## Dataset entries

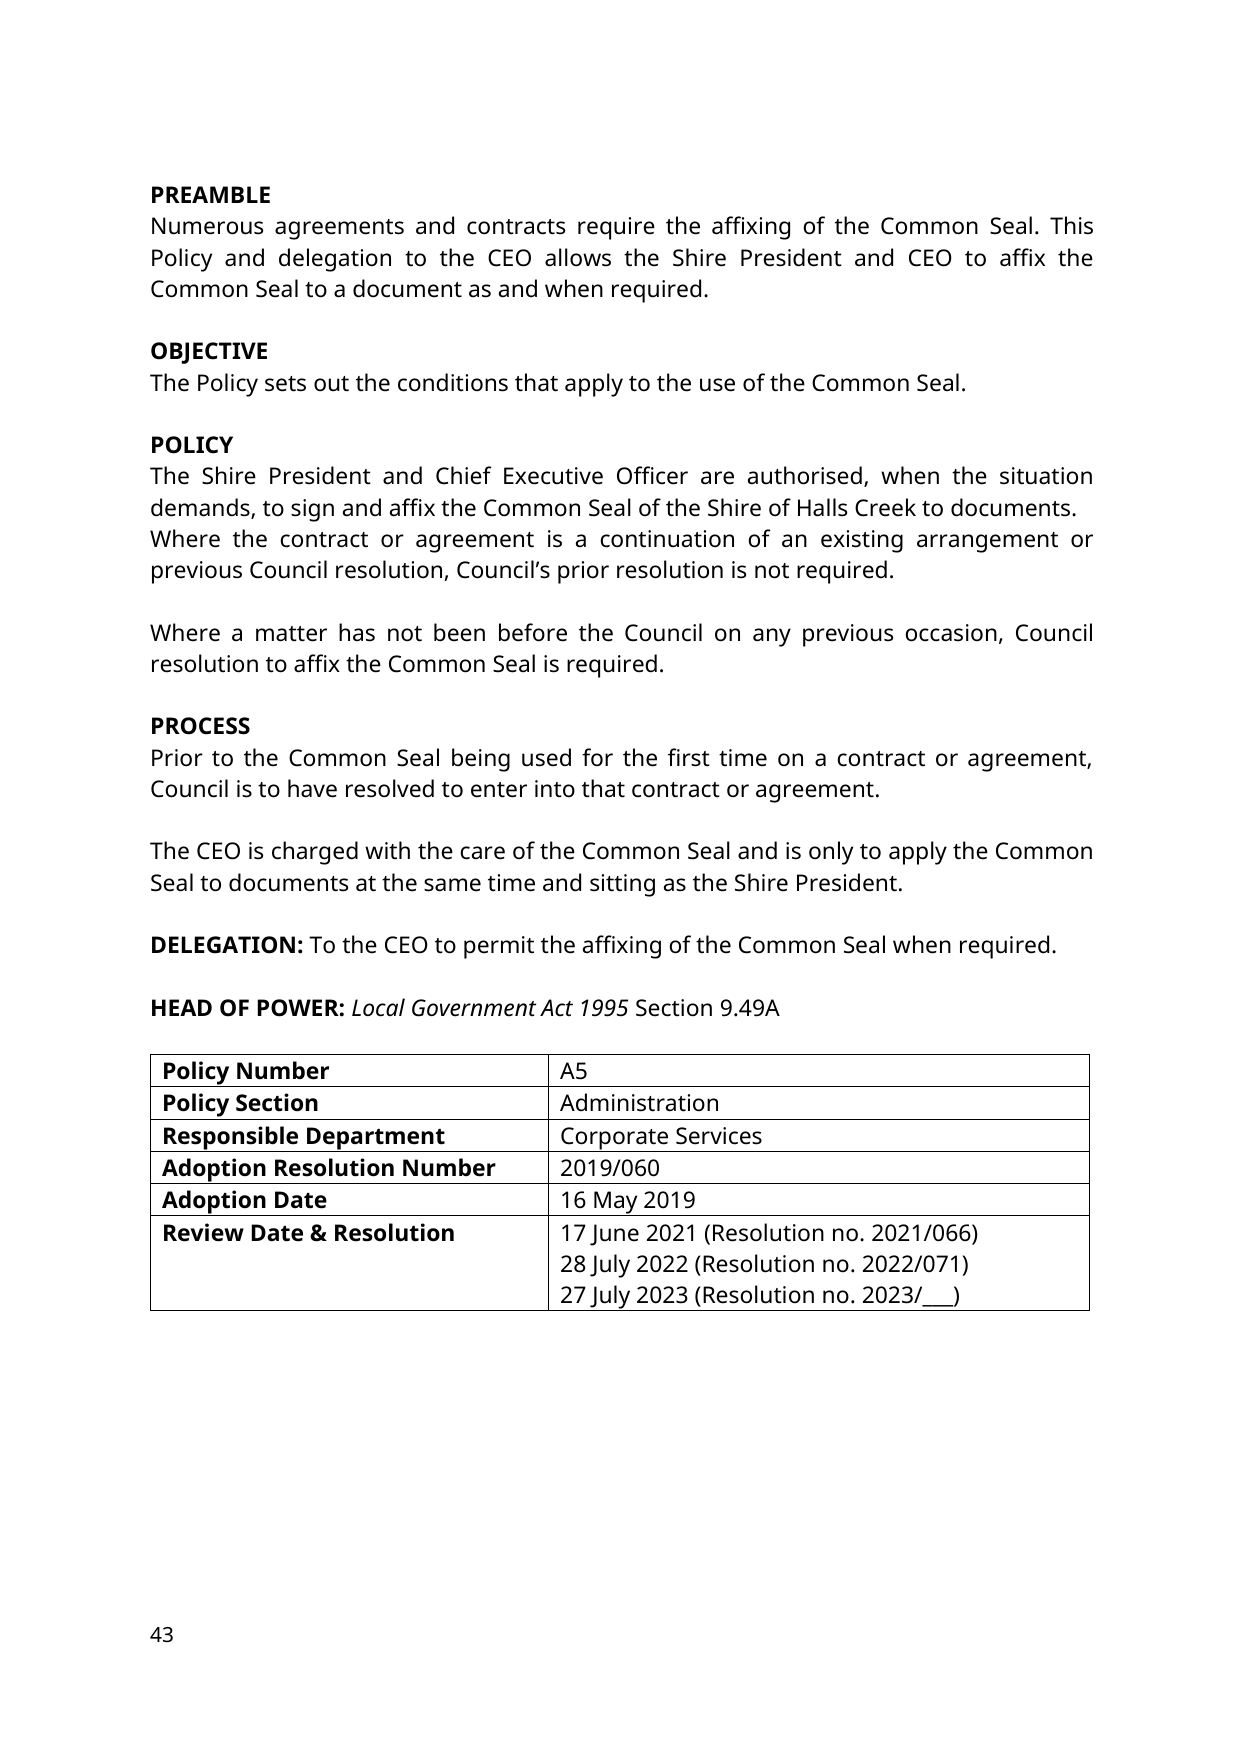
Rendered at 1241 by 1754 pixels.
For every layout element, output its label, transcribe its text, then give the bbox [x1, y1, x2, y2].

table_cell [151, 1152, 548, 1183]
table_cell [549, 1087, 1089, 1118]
text OBJECTIVE [150, 335, 1095, 366]
text The Policy sets out the conditions that apply to the use of the Common Seal. [150, 366, 1095, 398]
text POLICY [150, 429, 1095, 460]
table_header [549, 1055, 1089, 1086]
text PROCESS [150, 710, 1095, 741]
text DELEGATION: To the CEO to permit the affixing of the Common Seal when required. [150, 929, 1095, 960]
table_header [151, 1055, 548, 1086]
text Where the contract or agreement is a continuation of an existing arrangement or previous Council resolution, Council’s prior resolution is not required. [150, 523, 1095, 585]
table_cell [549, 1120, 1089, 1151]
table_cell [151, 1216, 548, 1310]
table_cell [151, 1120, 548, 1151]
text Where a matter has not been before the Council on any previous occasion, Council resolution to affix the Common Seal is required. [150, 616, 1095, 679]
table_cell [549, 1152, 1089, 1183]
text Numerous agreements and contracts require the affixing of the Common Seal. This Policy and delegation to the CEO allows the Shire President and CEO to affix the Common Seal to a document as and when required. [150, 210, 1095, 304]
text The CEO is charged with the care of the Common Seal and is only to apply the Common Seal to documents at the same time and sitting as the Shire President. [150, 835, 1095, 898]
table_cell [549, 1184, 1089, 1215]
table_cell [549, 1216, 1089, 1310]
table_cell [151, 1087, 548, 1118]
text HEAD OF POWER: Local Government Act 1995 Section 9.49A [150, 991, 1095, 1023]
text The Shire President and Chief Executive Officer are authorised, when the situation demands, to sign and affix the Common Seal of the Shire of Halls Creek to documents. [150, 460, 1095, 523]
text PREAMBLE [150, 179, 1095, 210]
text Prior to the Common Seal being used for the first time on a contract or agreement, Council is to have resolved to enter into that contract or agreement. [150, 741, 1095, 804]
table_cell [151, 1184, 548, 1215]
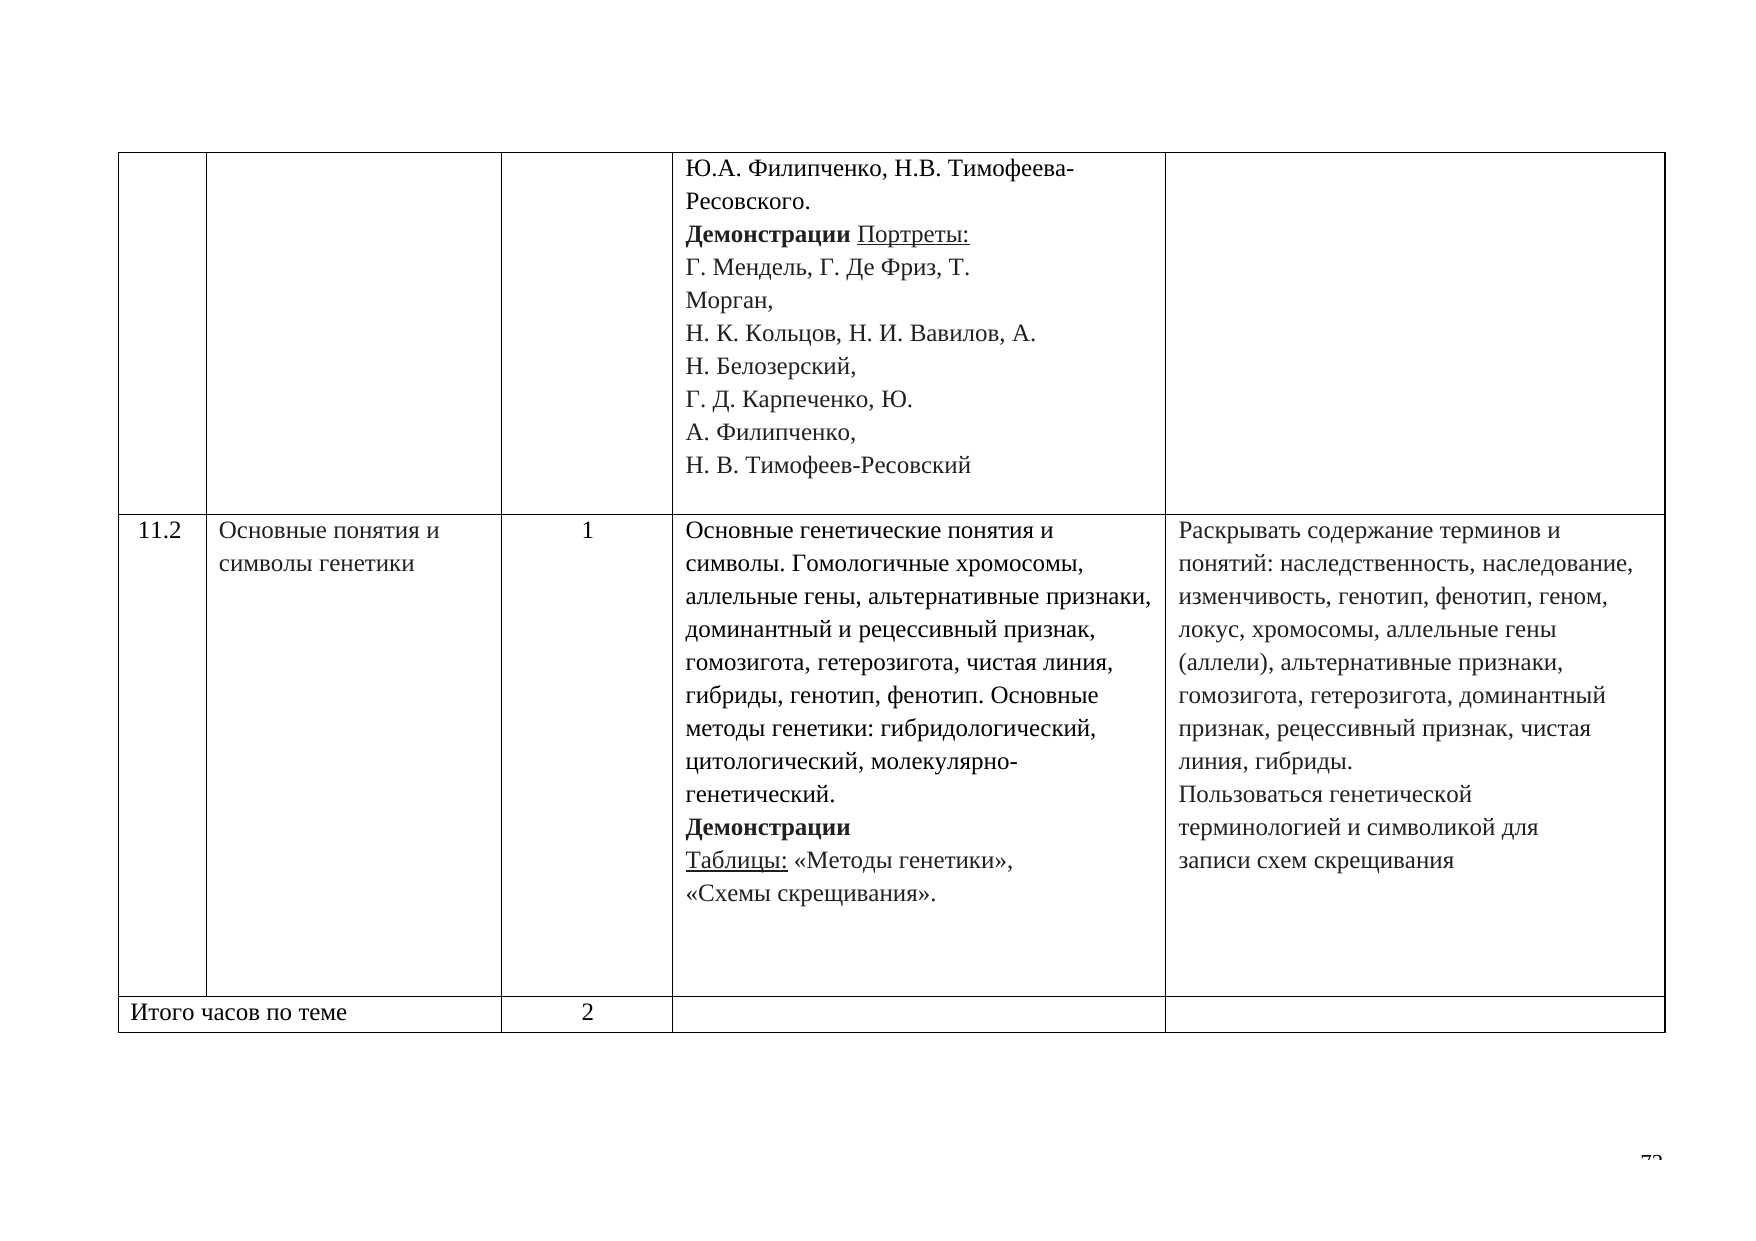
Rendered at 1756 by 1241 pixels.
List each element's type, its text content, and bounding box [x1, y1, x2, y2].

## Exercise description
Repeat the lines above, from the one containing "Rendered at 1756 by 1241 pixels." to the final line, word for word and with nothing else.

## Result of the task
Rendered at 1756 by 1241 pixels.
List each element's type, its text content, and bounding box [x1, y1, x2, y2].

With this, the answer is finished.